Mobilização no Rede Energia
04 fevereiro 13:00 2013 Débora Piloni e Cecília Gomes

Grupo não cumpre com a palavra e, como resposta, Sinergia CUT realiza assembleia pela antecipação da Campanha Salarial 2013 e prepara mobilização pela Política de Emprego, PPR e outras pendências

Durante toda esta semana, entre os dias 04 e 08 de fevereiro, o Sinergia CUT realiza assembleias com os trabalhadores das empresas do Grupo Rede Energia com o objetivo de antecipar a Campanha Salarial. Durante as assembleias, que ocorrem nos locais de trabalho da base do Sindicato nas empresas Caiuá (Call Center), EDEVP, Nacional e EEB, serão distribuídas fitas pretas para os trabalhadores usarem enquanto persistir a indiferença da empresa.

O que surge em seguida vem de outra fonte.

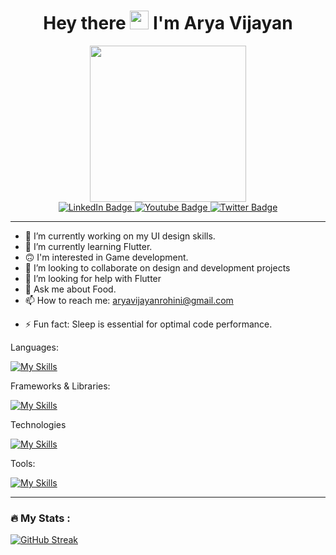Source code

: 
<!-- ![linkedin](https://github.com/AryaV14/AryaV14/assets/99739280/22b0d006-7ca1-4b20-b7fc-864c4ac73337) -->
<h1 align="center">
  Hey there
  <img src="https://media.giphy.com/media/hvRJCLFzcasrR4ia7z/giphy.gif" width="30px"/ >
  I'm Arya Vijayan
</h1>
 
<div id="header" align="center">
  <img src="https://media.giphy.com/media/OmJgoTRDIljEMJVScS/giphy.gif" width="250"/>
</div>

<div id="badges" align="center">
  <a href="https://www.linkedin.com/in/arya-vijayan-0b1835223/">
    <img src="https://img.shields.io/badge/LinkedIn-blue?style=for-the-badge&logo=linkedin&logoColor=white" alt="LinkedIn Badge"/>
  </a>
  <a href="https://aryav14.github.io/Portfolio/">
    <img src="https://img.shields.io/badge/Website-red?style=for-the-badge&logo=web&logoColor=white" alt="Youtube Badge"/>
  </a>
  <a href="http://twitter.com/AryaV140502">
    <img src="https://img.shields.io/badge/Twitter-blue?style=for-the-badge&logo=twitter&logoColor=white" alt="Twitter Badge"/>
  </a>
</div>
<div align="center">
  <img src="https://komarev.com/ghpvc/?username=AryaV14&style=flat-square&color=blue" alt=""/>
</div>

<hr>


- 🔭 I’m currently working on my UI design skills.
- 🌱 I’m currently learning Flutter.
- 🙃 I'm interested in Game development.
- 👯 I’m looking to collaborate on design and development projects
- 🤔 I’m looking for help with Flutter
- 💬 Ask me about Food.
- 📫 How to reach me: aryavijayanrohini@gmail.com
<!-- - 😄 Pronouns: ... -->
- ⚡ Fun fact: Sleep is essential for optimal code performance.


 
 

Languages: 
  
[![My Skills](https://skillicons.dev/icons?i=c,java,cpp,python,javascript,dart&theme=light)](https://skillicons.dev)

Frameworks & Libraries:
 
 
[![My Skills](https://skillicons.dev/icons?i=flutter,flask,firebase&theme=light)](https://skillicons.dev)


Technologies

[![My Skills](https://skillicons.dev/icons?i=html,css,sqlquery&theme=light)](https://skillicons.dev)




Tools:
 
 
[![My Skills](https://skillicons.dev/icons?i=figma,ps,ai,linux&theme=light)](https://skillicons.dev)

---


### :fire: My Stats :

[![GitHub Streak](http://github-readme-streak-stats.herokuapp.com?user=AryaV14&theme=dark&background=000000)](https://git.io/streak-stats)
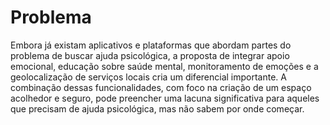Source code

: # Problema

Embora já existam aplicativos e plataformas que abordam partes do problema de buscar ajuda psicológica, a proposta de integrar apoio emocional, educação sobre saúde mental, monitoramento de emoções e a geolocalização de serviços locais cria um diferencial importante. A combinação dessas funcionalidades, com foco na criação de um espaço acolhedor e seguro, pode preencher uma lacuna significativa para aqueles que precisam de ajuda psicológica, mas não sabem por onde começar.


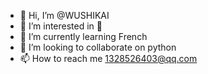 - 👋 Hi, I’m @WUSHIKAI
- 👀 I’m interested in 🏀
- 🌱 I’m currently learning French
- 💞️ I’m looking to collaborate on python
- 📫 How to reach me 1328526403@qq.com

<!---
WUSHIKAI/WUSHIKAI is a ✨ special ✨ repository because its `README.md` (this file) appears on your GitHub profile.
You can click the Preview link to take a look at your changes.
--->
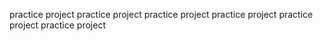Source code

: practice project
practice project
practice project
practice project
practice project
practice project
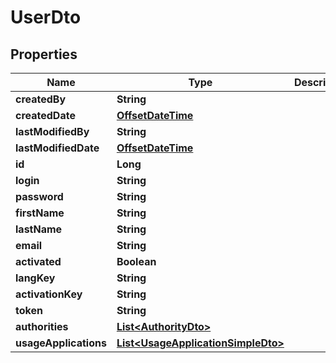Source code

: # UserDto

## Properties
Name | Type | Description | Notes
------------ | ------------- | ------------- | -------------
**createdBy** | **String** |  |  [optional]
**createdDate** | [**OffsetDateTime**](OffsetDateTime.md) |  |  [optional]
**lastModifiedBy** | **String** |  |  [optional]
**lastModifiedDate** | [**OffsetDateTime**](OffsetDateTime.md) |  |  [optional]
**id** | **Long** |  |  [optional]
**login** | **String** |  |  [optional]
**password** | **String** |  |  [optional]
**firstName** | **String** |  |  [optional]
**lastName** | **String** |  |  [optional]
**email** | **String** |  |  [optional]
**activated** | **Boolean** |  |  [optional]
**langKey** | **String** |  |  [optional]
**activationKey** | **String** |  |  [optional]
**token** | **String** |  |  [optional]
**authorities** | [**List&lt;AuthorityDto&gt;**](AuthorityDto.md) |  |  [optional]
**usageApplications** | [**List&lt;UsageApplicationSimpleDto&gt;**](UsageApplicationSimpleDto.md) |  |  [optional]
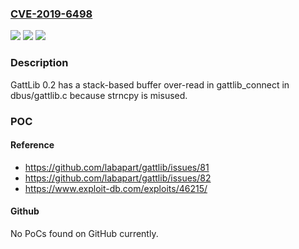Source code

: ### [CVE-2019-6498](https://cve.mitre.org/cgi-bin/cvename.cgi?name=CVE-2019-6498)
![](https://img.shields.io/static/v1?label=Product&message=n%2Fa&color=blue)
![](https://img.shields.io/static/v1?label=Version&message=n%2Fa&color=blue)
![](https://img.shields.io/static/v1?label=Vulnerability&message=n%2Fa&color=brighgreen)

### Description

GattLib 0.2 has a stack-based buffer over-read in gattlib_connect in dbus/gattlib.c because strncpy is misused.

### POC

#### Reference
- https://github.com/labapart/gattlib/issues/81
- https://github.com/labapart/gattlib/issues/82
- https://www.exploit-db.com/exploits/46215/

#### Github
No PoCs found on GitHub currently.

Tudo isso se faz necessário devido à insustentável situação vivida pelos trabalhadores do Rede Energia. Antes, os problemas todos eram causados pela gestão temerária, que acabou falindo o grupo e que levou, em 31 de agosto de 2012, oito de suas empresas a sofreram intervenção pela Aneel através da Medida Provisória 577.

A luta
Diante desse fato, o Sinergia CUT participou de diversas reuniões com o interventor nomeado pela Agência, Sinval Gama, visando garantir as condições de trabalho aos trabalhadores e também a qualidade do serviço prestado á sociedade. Porém, agora, quem ignora as revindicações é justamente a atual gestão.

Um dos principais e urgentes assuntos tratados era a questão da Política de Emprego, que deveria ter sido discutida em 90 dias após a assinatura do Acordo Coletivo de Trabalho (ACT) de 2012. Porém, nada avançou. Ao contrário, os trabalhadores sentiram na pele a intensificação da precarização, reestruturação e a instabilidade por conta das Medidas Provisórias 577 e 579.

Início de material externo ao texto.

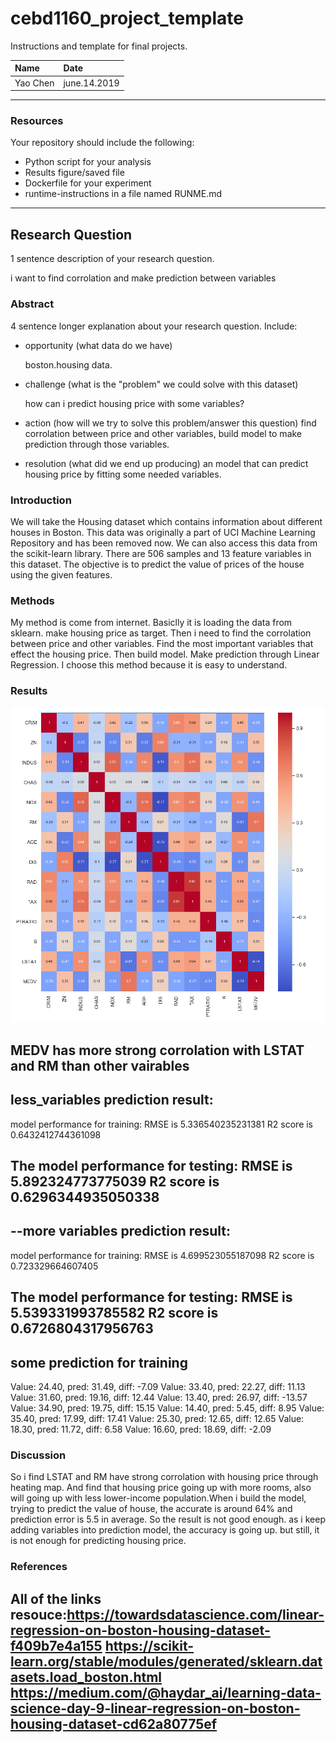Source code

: # cebd1160_project_template
Instructions and template for final projects.

| Name | Date |
|:-------|:---------------|
|Yao Chen | june.14.2019|

-----

### Resources
Your repository should include the following:

- Python script for your analysis
- Results figure/saved file
- Dockerfile for your experiment
- runtime-instructions in a file named RUNME.md

-----

## Research Question

1 sentence description of your research question.

i want to find corrolation and make prediction between variables

### Abstract

4 sentence longer explanation about your research question. Include:

- opportunity (what data do we have)

   boston.housing data. 
- challenge (what is the "problem" we could solve with this dataset)

  how can i predict housing price with some variables?
- action (how will we try to solve this problem/answer this question)
  find corrolation between price and other variables, build model to make prediction through those variables.
  
- resolution (what did we end up producing)
  an model that can predict housing price by fitting some needed variables.
### Introduction

We will take the Housing dataset which contains information about different houses in Boston. 
This data was originally a part of UCI Machine Learning Repository and has been removed now. 
We can also access this data from the scikit-learn library. There are 506 samples and 13 feature variables in this dataset. 
The objective is to predict the value of prices of the house using the given features.


### Methods

My method is come from internet. Basiclly it is loading the data from sklearn. make housing price as target.
Then i need to find the corrolation between price and other variables. Find the most important variables that effect
the housing price. Then build model. Make prediction through Linear Regression. I choose this method because it is
easy to understand.


### Results

<img src=plots/check_corrolation.png>

MEDV has more strong corrolation with LSTAT and RM than other vairables
---------------------------------
less_variables prediction result:
---------------------------------
model performance for training:
RMSE is 5.336540235231381
R2 score is 0.6432412744361098


The model performance for testing:
RMSE is 5.892324773775039
R2 score is 0.6296344935050338
-----------------------------------
--more variables prediction result:
-----------------------------------
model performance for training:
RMSE is 4.699523055187098
R2 score is 0.723329664607405


The model performance for testing:
RMSE is 5.539331993785582
R2 score is 0.6726804317956763
----------------------------------
some prediction for training
----------------------------------
Value: 24.40, pred: 31.49, diff: -7.09
Value: 33.40, pred: 22.27, diff: 11.13
Value: 31.60, pred: 19.16, diff: 12.44
Value: 13.40, pred: 26.97, diff: -13.57
Value: 34.90, pred: 19.75, diff: 15.15
Value: 14.40, pred: 5.45, diff: 8.95
Value: 35.40, pred: 17.99, diff: 17.41
Value: 25.30, pred: 12.65, diff: 12.65
Value: 18.30, pred: 11.72, diff: 6.58
Value: 16.60, pred: 18.69, diff: -2.09
### Discussion
So i find LSTAT and RM have strong corrolation with housing price through heating map. And find that housing price 
going up with more rooms, also will going up with less lower-income population.When i build the model, trying to
 predict the value of house, the accurate is around 64% and prediction error is 5.5 in average. So the result is not good
 enough. as i keep adding variables into prediction model, the accuracy is going up. but still, it is not enough
 for predicting housing price.


### References
All of the links
resouce:https://towardsdatascience.com/linear-regression-on-boston-housing-dataset-f409b7e4a155
https://scikit-learn.org/stable/modules/generated/sklearn.datasets.load_boston.html
https://medium.com/@haydar_ai/learning-data-science-day-9-linear-regression-on-boston-housing-dataset-cd62a80775ef
-------

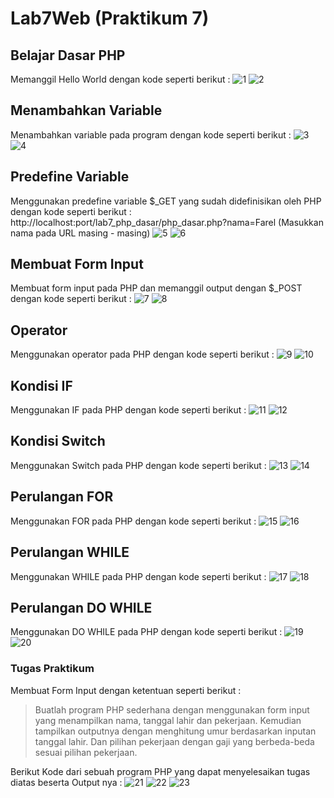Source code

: # Lab7Web (Praktikum 7)

## Belajar Dasar PHP
Memanggil Hello World dengan kode seperti berikut :
![1](screenshots/1.jpg)
![2](screenshots/2.jpg)

## Menambahkan Variable
Menambahkan variable pada program dengan kode seperti berikut :
![3](screenshots/3.jpg)
![4](screenshots/4.jpg)

## Predefine Variable
Menggunakan predefine variable $_GET yang sudah didefinisikan oleh PHP dengan kode seperti berikut :
http://localhost:port/lab7_php_dasar/php_dasar.php?nama=Farel (Masukkan nama pada URL masing - masing)
![5](screenshots/5.jpg)
![6](screenshots/6.jpg)

## Membuat Form Input
Membuat form input pada PHP dan memanggil output dengan $_POST dengan kode seperti berikut :
![7](screenshots/7.jpg)
![8](screenshots/8.jpg)

## Operator
Menggunakan operator pada PHP dengan kode seperti berikut :
![9](screenshots/9.jpg)
![10](screenshots/10.jpg)

## Kondisi IF
Menggunakan IF pada PHP dengan kode seperti berikut :
![11](screenshots/11.jpg)
![12](screenshots/12.jpg)

## Kondisi Switch
Menggunakan Switch pada PHP dengan kode seperti berikut :
![13](screenshots/13.jpg)
![14](screenshots/14.jpg)

## Perulangan FOR
Menggunakan FOR pada PHP dengan kode seperti berikut :
![15](screenshots/15.jpg)
![16](screenshots/16.jpg)

## Perulangan WHILE
Menggunakan WHILE pada PHP dengan kode seperti berikut :
![17](screenshots/17.jpg)
![18](screenshots/18.jpg)

## Perulangan DO WHILE
Menggunakan DO WHILE pada PHP dengan kode seperti berikut :
![19](screenshots/19.jpg)
![20](screenshots/20.jpg)

### Tugas Praktikum
Membuat Form Input dengan ketentuan seperti berikut :
> Buatlah program PHP sederhana dengan menggunakan form input yang menampilkan
> nama, tanggal lahir dan pekerjaan. Kemudian tampilkan outputnya dengan menghitung
> umur berdasarkan inputan tanggal lahir. Dan pilihan pekerjaan dengan gaji yang
> berbeda-beda sesuai pilihan pekerjaan.

Berikut Kode dari sebuah program PHP yang dapat menyelesaikan tugas diatas beserta Output nya :
![21](screenshots/21.jpg)
![22](screenshots/22.jpg)
![23](screenshots/23.jpg)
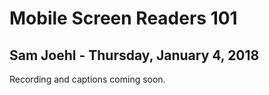 # Mobile Screen Readers 101 
## Sam Joehl - Thursday, January 4, 2018
Recording and captions coming soon.

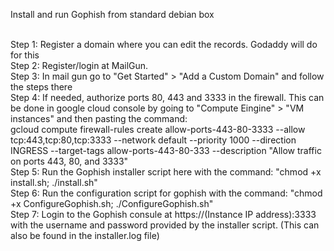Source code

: <h>Install and run Gophish from standard debian box</h> 

<p>
  <br>Step 1:		Register a domain where you can edit the records. Godaddy will do for this
<br>Step 2:		Register/login at MailGun.
<br>Step 3:		In mail gun go to "Get Started" > "Add a Custom Domain" and follow the steps there
<br>Step 4:		If needed, authorize ports 80, 443 and 3333 in the firewall. This can be done in google cloud console by going to "Compute Eingine" > "VM instances" and then pasting the command:
<br>gcloud compute firewall-rules create allow-ports-443-80-3333 --allow tcp:443,tcp:80,tcp:3333 --network default --priority 1000 --direction INGRESS --target-tags allow-ports-443-80-333 --description "Allow traffic on ports 443, 80, and 3333"
<br>Step 5:		Run the Gophish installer script here with the command: "chmod +x install.sh; ./install.sh"
<br>Step 6:		Run the configuration script for gophish with the command: "chmod +x ConfigureGophish.sh; ./ConfigureGophish.sh"
<br>Step 7:		Login to the Gophish consule at https://(Instance IP address):3333 with the username and password provided by the installer script. (This can also be found in the installer.log file)

</p>
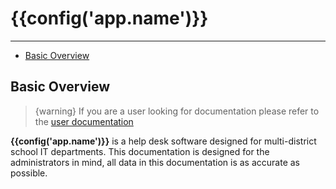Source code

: # {{config('app.name')}}

---

- [Basic Overview](#basic-overview)

<a name="basic-overview"></a>
## Basic Overview

> {warning} If you are a user looking for documentation please refer to the [user documentation](/docs/users/)

**{{config('app.name')}}** is a help desk software designed for multi-district school IT departments. This documentation is designed for the administrators in mind, all data in this documentation is as accurate as possible.
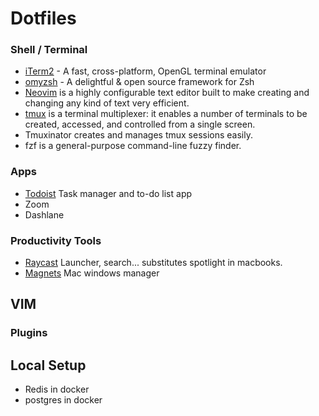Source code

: # Dotfiles

### Shell / Terminal
- [iTerm2](https://iterm2.com/) - A fast, cross-platform, OpenGL terminal emulator
- [omyzsh](https://ohmyz.sh/) - A delightful & open source framework for Zsh
- [Neovim](https://neovim.io/) is a highly configurable text editor built to make creating and changing any kind of text very efficient.
- [tmux](https://github.com/tmux/tmux/wiki) is a terminal multiplexer: it enables a number of terminals to be created, accessed, and controlled from a single screen.
- Tmuxinator creates and manages tmux sessions easily.
- fzf is a general-purpose command-line fuzzy finder.

### Apps
- [Todoist](https://todoist.com/app/today) Task manager and to-do list app
- Zoom
- Dashlane

### Productivity Tools
- [Raycast](https://www.raycast.com/) Launcher, search... substitutes spotlight in macbooks.
- [Magnets]() Mac windows manager

## VIM
### Plugins

## Local Setup
- Redis in docker
- postgres in docker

Mais: no último dia 15 de janeiro, o Sindicato solicitou reunião para tratar da PPR (Programa de Participação nos Resultados), uma vez que o período de apuração das metas terminou no dia 31 de dezembro passado. Marcada para o dia 30 de janeiro, a reunião foi desmarcada pela própria empresa sem qualquer explicação.

Sobre a PPR, o Sindicato irá solicitar expurgos, pois os indicadores não foram atingidos porque as condições de trabalho no Grupo Rede foram extremamente precarizadas nos últimos anos. O Sinergia CUT destaca que sem investimentos, com demissões e reestruturações, torna-se impossível atingir os indicadores estipulados. “O Grupo Rede quebrou e quem está pagando a conta são os trabalhadores, com anuência da Aneel. Uma situação que os trabalhadores repudiam.”, informa a direção do Sinergia CUT.

O luto
Sem atender as solicitações dos trabalhadores através do Sinergia CUT, a atual gestão vem empurrando com a barriga problemas apontados desde 2009 pelo Sindicato. “A sensação é de que esta gestão transitória está tirando o corpo fora desde o final do ano passado, quando foi divulgada a compra do Grupo Rede pela CPFL Energia/Equatorial”, observa a direção do Sinergia CUT. Os trabalhadores não podem ser penalizados por neste processo de compra do Grupo Rede. Por isso além da mobilização, o Sinergia CUT apresentará denúncia aos órgãos competentes.

Por tudo isso é que os trabalhadores do Rede Energia em todo o estado estarão unidos. Pela antecipação da Campanha Salarial rumo a um ACT digno aos trabalhadores.